The relationship between 100% fruit juice consumption and increased diabetes risk is notable, they say, as those beverages are considered healthful alternatives to sugary sodas.

"Our study, along with previous ones, suggests that the relationship between 100% fruit juice consumption and diabetes risk shares more similarities with the association between [sugar-sweetened beverage] consumption and diabetes, in contrast to the inverse association between whole fruit consumption and diabetes," state the authors.

Changes in Intake of Different Beverages and Subsequent Diabetes Risk

The research included pooled data for 76,531 women in the Nurses' Health Study (1986–2012), 81,597 women in the Nurses' Health Study II (1991–2013), and 34,224 men in the Health Professionals' Follow-up Study (1986–2012). All participants filled out food frequency questionnaires every 4 years, including beverage consumption as 8-ounce per day servings.

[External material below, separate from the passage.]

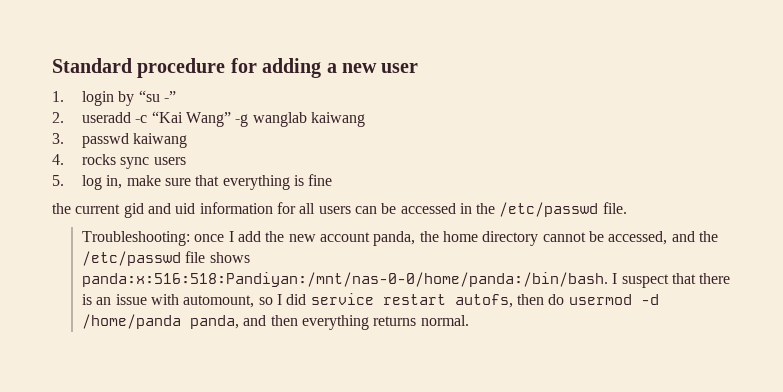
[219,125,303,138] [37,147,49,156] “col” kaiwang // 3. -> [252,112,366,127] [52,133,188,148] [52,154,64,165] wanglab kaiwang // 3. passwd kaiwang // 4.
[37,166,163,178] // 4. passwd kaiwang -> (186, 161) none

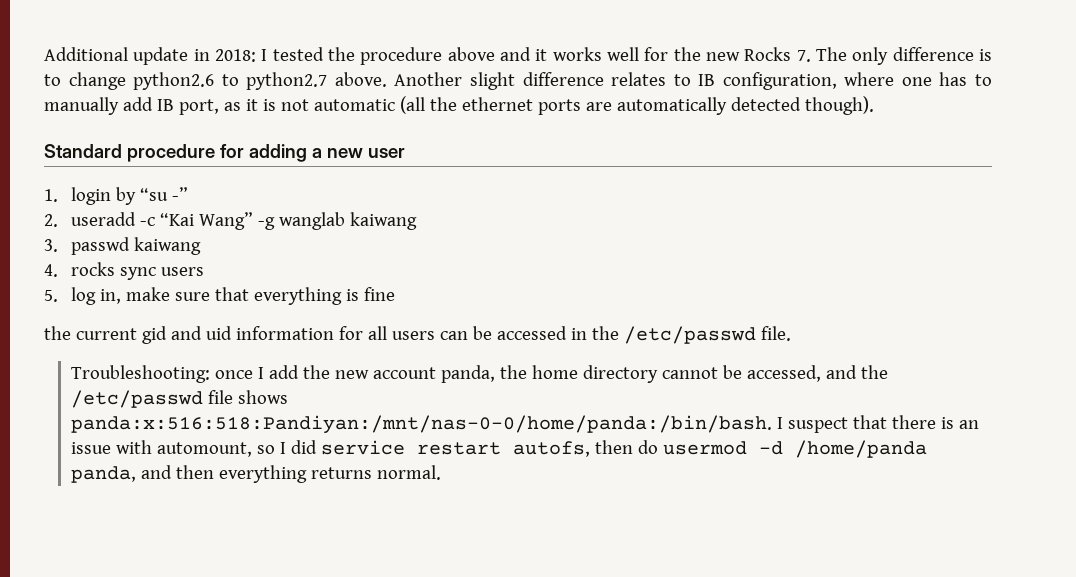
(52, 65) none -> [44,47,993,65] [44,72,992,90] [44,96,874,115] Additional update in 2018: I tested the procedure above and it works well for the new Rocks 7. The only difference is to change python2.6 to python2.7 above. Another slight difference relates to IB configuration, where one has to manually add IB port, as it is not automatic (all the ethernet ports are automatically detected though). //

Over 2,783,210 person-years of follow-up, there were 11,906 incident cases of type 2 diabetes across the three study populations.

After adjustment for numerous factors including initial age, race, family history of diabetes, menopausal status, hormone use, physical activity level, body mass index, and initial beverage consumption, individuals who decreased their total sugary beverage consumption — including 100% fruit juice — by more than 0.50 servings per day had a similar risk for diabetes in the subsequent 4 years as did those whose intake didn't change.

In contrast, increasing total sugary beverage intake by more than 0.50 servings/day was associated with a 16% greater risk for type 2 diabetes compared to those who maintained steady consumption.

Half-serving increases of just sugar-sweetened beverages resulted in a 9% increased risk, while increased fruit juice consumption raised the risk by 15%. Both findings were statistically significant.

Decreased consumption of artificially sweetened beverages didn't change the diabetes risk compared to steady intake, while an increase in artificially sweetened beverage consumption by more than 0.50 servings per day was associated with a significant 18% greater risk in the subsequent 4 years.   

But this latter increase may be because of reverse causation (the fact that people who know they are at increased risk might choose diet drinks over sugar-sweetened ones) and surveillance bias (high-risk individuals are more likely to be screened for diabetes and thus diagnosed more rapidly), the authors note.

In sensitivity analyses, the results didn't change after further adjustment for concurrent changes in calorie intake or body weight.

Replace Sugary Drinks With Tea, Coffee, Water, or Low-Fat Milk

Weight change explained 27.9% of the trend between changes in total sugary beverage consumption and diabetes risk, the authors say.

Based on the data, they estimated that replacing one daily serving of a sugary beverage with one daily serving of an artificially sweetened beverage was not associated with diabetes risk in the subsequent 4 years.

However, replacing a sugary beverage with water, coffee, tea, or reduced-fat milk (0–2% fat) was associated with a 2–10% lower diabetes risk.

"The study results are in-line with current recommendations to replace sugary beverages with noncaloric beverages free of artificial sweeteners," said senior author Frank Hu, MD, PhD, Fredrick J. Stare professor of nutrition and epidemiology, also of the Harvard T.H. Chan School of Public Health.

"Although fruit juices contain some nutrients, their consumption should be moderated," he said in a statement from his institution.

Drouin-Chartier has received speaker and consulting honoraria from the Dairy Farmers of Canada in 2016 and 2018.